A Golden Hind, led by his art and might, Bare him about the earth’s sea-walled round With the unresisted Roe outrunning flight, While Fame (the harbinger) a trumpe did sound. 

That heaven and earth with echos did abound; Echo of Drake a high praise of his name, Name royaliz’d by worth, worth raised by fame. Tell how he bare the round world a ship, A ship, which round the world he bare.

Whose sail did winged Euru’s flight outstrip, Scorning tempestuous Borea’s stormy dare, Descrying uncouth coasts, and countries rare: And people which no eye had ever seen, Save day’s fair golden eye, & Night’s bright Queen.

He that the rich Moluccas had seen He that a newfound Albion descried And safely home again his bark did guide.

Had Ovid know my life as well True tales there would have been to tell How Neptune’s son had spread his wing And around the Oceans drawn a ring; Then into Drake, this Dragon-Knight, Transformed was he (amazing sight!) Thus was I always armed for wars With tail and talons, wings and jaws.

I flow back from Recife Brazil to the U.K. I needed to leave Brazil for one month of time.  When I’d arrived I was told by the authorities I was allowed to stay in Brazil for 3 months maximum. It rang a bell in my head I didn’t want to sail down as far as Argentina. My plan is to sail across the south Atlantic Ocean to South Africa and Cape Town. Leaving in the end of November for most favourable weather and wind conditions.

================

— Work to be completed —
Can you output the passage above word for word, beginning at the words "I flow back" and stopping after "and wind conditions."?

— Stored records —
================

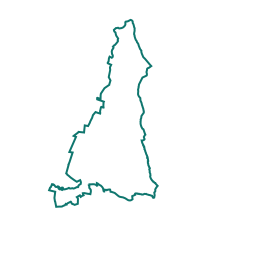 Subcetate, Harghita, Romania, rotated 113°
{"feature_id": "2599482B74327350474583", "entity_name": "Subcetate", "entity_type": "district", "adm_level": 2, "iso_a3": "ROU", "parent_name": "Romania", "parent_adm1": "Harghita", "projection": "orthographic", "projection_center": [25.394, 46.866], "detail": "fine", "context": "isolated", "style": "outline", "palette": "teal", "viewbox_px": 256, "rotation_deg": 113, "n_neighbors": 0, "source": "geoboundaries", "source_scale": "gbopen_adm2", "svg_char_len": 5813}
<svg xmlns="http://www.w3.org/2000/svg" viewBox="0 0 256 256"><g transform="rotate(113 128 128)"><path d="M209.4,176.0L212.1,175.9L212.4,175.9L213.3,176.4L216.1,176.3L215.8,174.2L215.1,170.1L221.1,168.4L224.2,166.5L224.3,166.2L228.6,163.3L227.7,161.6L226.4,158.7L225.9,157.9L224.7,157.0L223.9,156.0L222.2,155.6L222.4,154.6L222.0,154.6L220.9,154.2L218.2,151.9L218.4,151.4L219.5,150.3L219.7,149.6L219.7,149.3L219.5,149.1L219.6,147.1L217.4,144.6L212.7,146.4L212.3,146.8L211.6,148.1L208.8,146.0L209.9,144.6L208.4,143.7L207.3,142.6L206.6,143.4L206.2,143.8L205.7,144.1L205.0,142.8L204.2,139.0L203.9,138.3L203.6,136.8L201.2,137.3L199.6,138.0L198.8,139.1L198.5,139.9L198.1,140.3L197.0,140.7L196.1,141.6L195.8,141.2L195.5,141.1L194.9,141.4L194.4,140.2L193.3,138.0L192.9,136.6L192.8,136.1L192.9,135.3L193.1,134.6L193.3,134.1L193.0,133.8L190.9,135.0L190.9,134.4L191.5,132.2L191.7,130.3L192.5,128.5L193.3,127.4L195.5,125.9L195.5,125.6L195.8,125.1L195.7,125.0L194.3,125.7L194.2,125.5L193.9,125.5L193.7,124.5L193.8,124.5L193.2,123.3L193.4,123.1L192.6,122.3L191.9,121.2L191.7,120.4L192.1,120.1L192.6,119.8L193.3,119.2L193.5,119.1L193.2,117.8L193.0,115.4L193.0,114.8L193.2,114.1L194.2,110.8L194.5,109.6L194.5,108.5L193.8,105.4L193.8,104.7L193.8,103.0L194.3,100.0L194.3,99.2L194.2,98.8L194.0,98.1L193.5,97.2L192.5,96.4L191.8,96.0L189.1,97.5L186.7,95.3L186.3,95.6L186.0,95.8L185.5,95.7L185.3,95.5L185.3,95.1L184.7,94.2L184.8,93.3L184.3,92.4L184.5,92.1L183.8,90.0L183.8,89.9L183.9,89.6L183.8,89.2L183.4,88.2L182.3,87.2L182.1,86.9L181.8,85.7L181.6,85.5L181.7,85.2L181.7,84.7L181.5,83.2L181.5,82.8L181.2,81.5L181.2,80.8L181.0,79.3L181.8,78.5L182.4,77.5L181.8,76.7L179.5,77.2L177.1,78.6L176.0,78.2L175.4,78.2L174.0,78.9L173.3,78.9L171.4,78.6L169.7,78.1L168.9,79.9L168.4,80.9L167.9,81.4L168.1,82.1L167.9,82.5L167.5,83.3L167.6,83.8L167.3,84.0L167.2,84.4L166.9,85.3L166.7,85.7L166.4,85.9L166.0,86.7L164.8,88.0L163.9,88.7L163.1,88.7L162.6,89.1L162.4,89.1L161.4,89.6L161.2,89.8L161.0,90.1L160.3,90.8L159.7,90.9L159.5,91.1L158.6,91.5L157.9,92.2L157.4,92.2L156.8,92.1L156.6,92.1L156.2,92.5L156.2,92.8L156.1,93.0L155.8,93.1L155.3,93.5L155.1,93.8L154.8,94.0L154.6,94.5L153.0,95.5L152.9,95.5L152.7,95.8L152.4,96.1L152.2,96.2L151.3,96.3L150.9,96.7L150.7,96.5L150.4,96.7L150.1,96.7L148.7,97.7L148.4,98.1L148.0,98.3L148.0,98.5L147.8,98.5L147.7,98.4L147.5,98.7L147.1,98.8L147.1,99.0L146.9,99.0L145.7,100.0L145.5,100.4L144.6,101.3L143.8,101.9L143.0,102.8L142.6,103.0L142.2,103.4L141.8,103.6L141.1,104.6L140.5,104.7L140.2,105.0L139.8,105.2L139.6,105.6L139.2,105.6L139.1,105.8L138.8,105.9L138.2,106.7L138.2,107.1L137.8,107.1L136.5,108.7L135.5,109.6L134.2,110.5L134.1,110.1L133.1,108.9L132.2,108.4L131.8,108.4L131.4,108.7L131.0,109.2L130.1,109.9L128.0,109.7L127.4,109.4L126.0,110.8L124.6,112.0L124.1,112.5L123.3,113.1L123.1,113.5L123.0,114.5L121.6,116.2L120.3,117.3L119.2,118.1L118.3,118.4L117.3,119.0L116.6,119.0L115.2,119.7L114.7,119.7L114.4,119.6L113.0,119.9L111.8,120.3L109.7,119.9L108.2,119.5L107.9,119.6L107.4,119.6L107.1,119.6L106.7,120.0L106.2,120.1L105.7,120.6L104.4,121.4L103.0,122.7L102.3,123.2L101.4,124.1L99.7,125.3L98.7,126.3L97.8,127.3L95.6,128.4L95.5,128.6L94.8,130.1L93.9,131.2L92.9,132.0L90.0,133.0L88.9,133.7L88.0,133.8L87.3,134.0L86.7,134.0L85.9,134.4L85.3,134.4L83.7,134.9L75.9,134.4L73.0,131.8L72.3,131.3L71.8,131.4L71.1,131.6L70.4,132.0L69.4,132.8L68.6,133.0L68.0,133.0L66.1,133.5L65.4,133.3L64.3,132.2L61.9,130.8L61.2,132.4L57.7,139.3L56.8,141.6L54.2,144.3L52.7,145.5L51.6,145.9L50.6,147.7L47.9,150.4L46.8,151.2L46.1,152.1L45.6,153.1L44.4,154.2L43.9,155.2L42.2,156.8L40.8,157.9L40.1,158.2L39.5,158.9L38.3,159.4L35.9,159.9L34.9,160.4L33.9,160.7L33.4,161.0L33.2,161.4L31.3,162.8L30.3,163.6L29.6,164.6L28.0,165.4L27.7,166.0L27.4,166.8L27.5,167.9L29.7,169.7L30.4,170.6L30.7,171.3L31.1,171.7L31.7,171.8L32.9,171.2L34.0,170.8L35.2,170.9L35.8,171.2L36.8,171.5L37.4,171.9L38.5,172.9L39.8,175.0L39.8,175.4L39.6,176.3L40.0,176.9L40.6,177.7L40.7,178.1L43.2,179.3L43.7,179.0L44.1,178.6L44.5,178.3L45.0,176.8L46.3,176.0L47.6,174.9L49.5,172.0L51.1,171.9L51.8,171.2L52.9,171.3L55.3,172.0L56.7,172.5L57.6,173.2L59.0,173.6L59.2,173.0L59.8,172.7L60.2,172.7L62.6,173.1L64.1,172.8L65.1,172.2L66.2,171.5L66.8,170.8L67.0,170.5L67.7,170.1L68.6,169.9L69.1,170.0L69.7,170.4L69.5,172.8L71.2,172.8L74.3,171.9L75.7,172.2L76.3,171.9L76.4,168.4L76.4,168.2L79.1,168.3L79.7,168.1L81.0,167.3L81.8,167.0L88.7,165.6L91.1,162.7L94.8,162.3L95.6,162.1L100.5,165.2L106.9,166.4L108.5,166.0L111.8,164.7L112.1,166.6L112.2,168.0L112.3,168.1L112.9,167.9L113.4,167.8L113.7,167.5L113.2,160.5L114.0,160.5L117.1,159.4L118.7,158.5L118.9,158.8L118.9,160.6L119.4,161.0L123.4,160.3L125.1,159.4L125.6,159.3L125.9,162.0L126.0,164.1L127.6,164.6L129.9,165.3L132.6,165.0L136.6,165.3L138.1,165.2L141.8,165.5L142.5,168.8L149.3,166.7L150.9,172.0L151.4,172.0L155.9,174.6L156.5,174.9L156.5,172.4L173.0,172.6L172.2,169.4L182.3,168.5L184.9,168.5L184.9,168.3L194.0,167.1L194.3,166.1L194.8,165.5L195.1,164.1L196.0,161.4L197.0,157.0L197.5,154.1L194.7,151.7L195.6,150.7L196.5,150.1L196.9,149.9L198.2,149.7L198.9,150.4L199.9,150.9L200.5,151.1L201.5,150.8L201.8,150.8L202.0,150.9L202.4,152.0L204.2,153.5L204.8,154.2L205.1,154.7L205.1,155.6L206.1,157.1L206.4,158.0L206.3,158.4L206.2,159.0L206.5,159.3L206.9,159.5L207.5,160.1L208.7,161.6L209.2,162.3L210.0,164.0L210.8,164.4L210.8,164.8L210.6,165.4L210.4,165.7L210.1,165.9L209.9,165.9L209.7,165.7L209.8,165.1L209.8,164.7L209.6,164.5L209.4,164.3L208.8,164.2L208.6,164.4L208.4,164.8L208.7,165.5L209.2,166.2L209.6,166.3L209.9,166.3L210.3,166.1L210.8,166.3L211.1,166.6L211.2,167.0L211.0,167.9L210.7,168.4L210.5,168.6L210.0,168.3L209.4,168.3L209.2,168.5L209.1,169.0L209.1,169.7L209.3,170.1L210.1,170.6L210.4,171.1L210.4,171.8L209.3,173.6L209.2,174.0L209.7,174.7L209.6,175.2L209.2,175.3L209.4,176.0Z" fill="none" stroke="#0f766e" stroke-width="2"/></g></svg>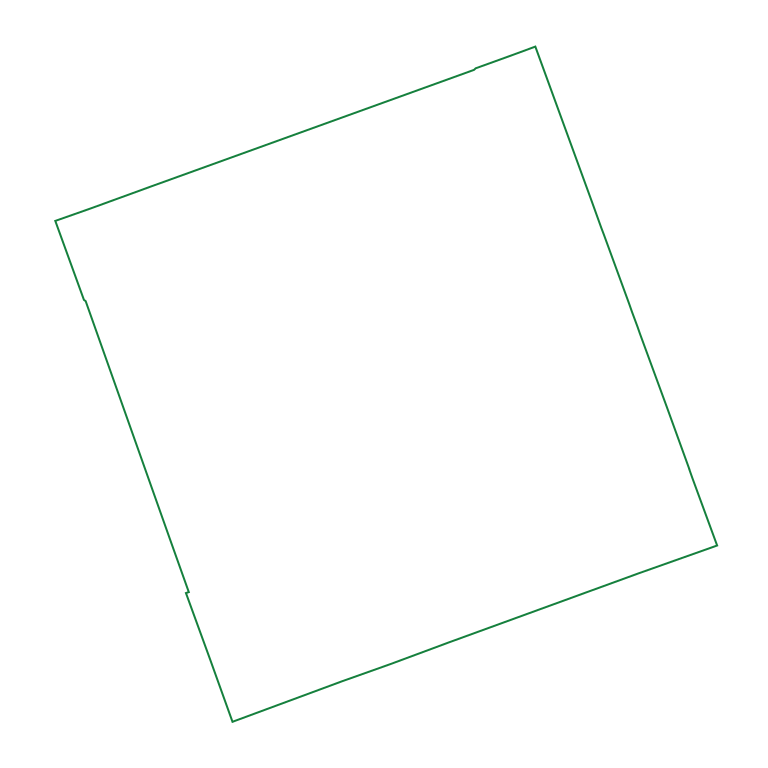 the district of Cochise, Arizona, United States of America, rotated 340°
{"feature_id": "52423323B82502698650850", "entity_name": "Cochise", "entity_type": "district", "adm_level": 2, "iso_a3": "USA", "parent_name": "United States of America", "parent_adm1": "Arizona", "projection": "equal_earth", "projection_center": [-109.611, 31.88], "detail": "fine", "context": "isolated", "style": "outline", "palette": "green", "viewbox_px": 768, "rotation_deg": 340, "n_neighbors": 0, "source": "geoboundaries", "source_scale": "gbopen_adm2", "svg_char_len": 562}
<svg xmlns="http://www.w3.org/2000/svg" viewBox="0 0 768 768"><g transform="rotate(340 384 384)"><path d="M129.8,455.8L129.4,512.8L126.4,512.7L126.4,583.3L126.1,649.6L243.0,649.0L294.2,649.4L356.7,649.0L558.3,649.0L641.8,649.7L641.6,577.9L641.7,568.4L641.8,568.4L641.9,501.8L641.7,424.0L641.8,417.1L641.7,401.1L641.8,392.6L641.8,388.0L641.7,318.7L641.6,311.6L641.7,284.5L641.7,282.1L641.6,118.7L617.5,118.8L578.1,118.7L576.1,119.6L233.2,118.7L168.2,118.7L130.9,118.3L130.8,202.3L132.0,204.1L129.8,455.8Z" fill="none" stroke="#15803d" stroke-width="2"/></g></svg>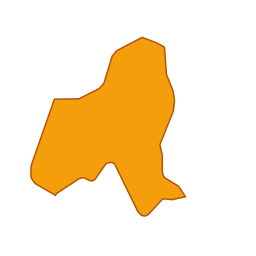 SVG path tracing the border of Hackney, rotated 292°
{"feature_id": "GBR-2765", "entity_name": "Hackney", "entity_type": "London Borough", "adm_level": 1, "iso_a3": "GBR", "parent_name": "United Kingdom", "parent_adm1": "", "projection": "natural_earth1", "projection_center": [-0.066, 51.545], "detail": "fine", "context": "isolated", "style": "filled", "palette": "amber", "viewbox_px": 256, "rotation_deg": 292, "n_neighbors": 0, "source": "natural_earth", "source_scale": "10m", "svg_char_len": 757}
<svg xmlns="http://www.w3.org/2000/svg" viewBox="0 0 256 256"><g transform="rotate(292 128 128)"><path d="M52.9,177.0L52.4,175.7L52.1,174.0L52.4,172.1L54.3,168.3L89.4,129.3L89.9,127.8L89.9,126.2L89.6,124.7L87.8,122.0L86.8,121.0L67.9,116.6L66.4,115.6L65.4,114.2L65.1,113.2L64.9,112.0L65.3,106.0L64.8,104.4L62.6,101.6L41.1,86.7L39.5,86.1L38.4,86.1L41.5,63.9L42.8,60.9L44.5,58.3L46.7,56.1L56.6,52.3L127.2,49.0L136.6,71.5L153.8,86.5L160.5,88.9L188.6,86.4L195.5,88.6L217.3,107.1L217.6,121.3L217.1,128.4L216.5,131.6L192.2,143.5L179.0,156.1L170.6,161.0L160.5,163.7L124.5,163.8L116.0,169.7L100.2,176.3L97.3,178.2L95.6,180.8L92.9,196.8L85.8,207.0L78.1,195.8L75.8,188.0L74.9,186.6L55.3,179.2L52.9,177.0Z" fill="#f59e0b" stroke="#b45309" stroke-width="1.5"/></g></svg>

================

— Response —
I flow back from Recife Brazil to the U.K. I needed to leave Brazil for one month of time.  When I’d arrived I was told by the authorities I was allowed to stay in Brazil for 3 months maximum. It rang a bell in my head I didn’t want to sail down as far as Argentina. My plan is to sail across the south Atlantic Ocean to South Africa and Cape Town. Leaving in the end of November for most favourable weather and wind conditions.